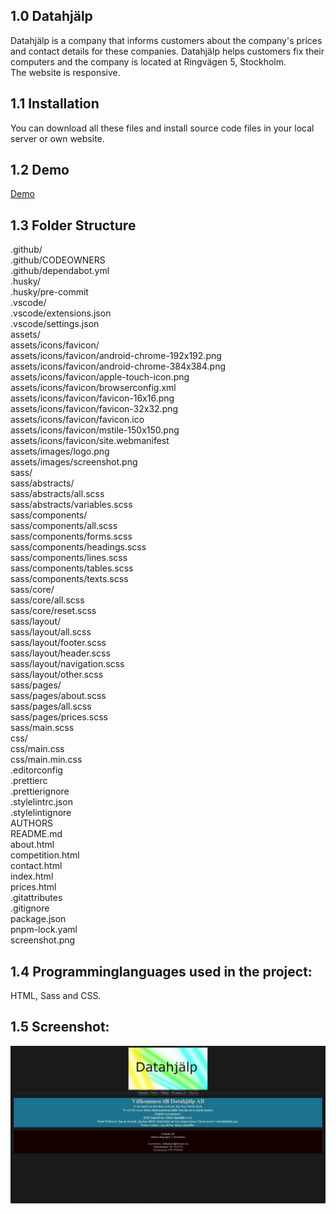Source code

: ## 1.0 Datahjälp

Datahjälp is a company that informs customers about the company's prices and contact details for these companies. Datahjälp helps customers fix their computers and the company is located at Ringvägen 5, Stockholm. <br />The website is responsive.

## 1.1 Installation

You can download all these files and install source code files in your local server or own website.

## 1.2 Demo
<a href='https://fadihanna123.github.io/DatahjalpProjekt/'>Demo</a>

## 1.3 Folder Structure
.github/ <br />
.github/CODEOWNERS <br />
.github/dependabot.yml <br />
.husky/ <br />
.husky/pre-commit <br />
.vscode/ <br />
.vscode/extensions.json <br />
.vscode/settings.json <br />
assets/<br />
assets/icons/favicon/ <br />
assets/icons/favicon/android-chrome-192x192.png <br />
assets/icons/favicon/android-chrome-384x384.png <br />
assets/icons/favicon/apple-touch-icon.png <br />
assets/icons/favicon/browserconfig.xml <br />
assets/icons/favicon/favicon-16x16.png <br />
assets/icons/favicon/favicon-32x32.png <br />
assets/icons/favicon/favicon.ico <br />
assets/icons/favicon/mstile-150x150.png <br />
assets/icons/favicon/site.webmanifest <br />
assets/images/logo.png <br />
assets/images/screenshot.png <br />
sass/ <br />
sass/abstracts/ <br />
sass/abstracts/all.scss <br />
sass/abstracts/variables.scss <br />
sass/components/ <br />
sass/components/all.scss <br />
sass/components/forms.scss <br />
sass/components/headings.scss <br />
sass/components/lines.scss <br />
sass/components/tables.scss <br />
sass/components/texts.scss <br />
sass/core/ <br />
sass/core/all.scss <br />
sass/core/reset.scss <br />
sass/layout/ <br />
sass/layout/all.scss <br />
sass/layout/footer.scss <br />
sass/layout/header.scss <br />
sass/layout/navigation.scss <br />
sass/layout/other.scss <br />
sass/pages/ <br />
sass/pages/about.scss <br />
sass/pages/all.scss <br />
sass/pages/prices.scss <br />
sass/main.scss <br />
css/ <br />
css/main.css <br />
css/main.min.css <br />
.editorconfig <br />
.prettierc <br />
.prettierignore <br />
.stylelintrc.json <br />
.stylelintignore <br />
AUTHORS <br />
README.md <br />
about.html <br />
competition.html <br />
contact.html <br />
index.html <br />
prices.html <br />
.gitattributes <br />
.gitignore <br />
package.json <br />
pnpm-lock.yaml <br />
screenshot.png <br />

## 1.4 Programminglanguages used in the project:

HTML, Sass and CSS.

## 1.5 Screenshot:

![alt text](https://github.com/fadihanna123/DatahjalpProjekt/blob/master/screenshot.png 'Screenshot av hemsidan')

= = = = =

WHAT NEEDS TO BE DONE
Identify and extract each line of the listing that contains "layout".

FINAL ANSWER
sass/layout/ <br />
sass/layout/all.scss <br />
sass/layout/footer.scss <br />
sass/layout/header.scss <br />
sass/layout/navigation.scss <br />
sass/layout/other.scss <br />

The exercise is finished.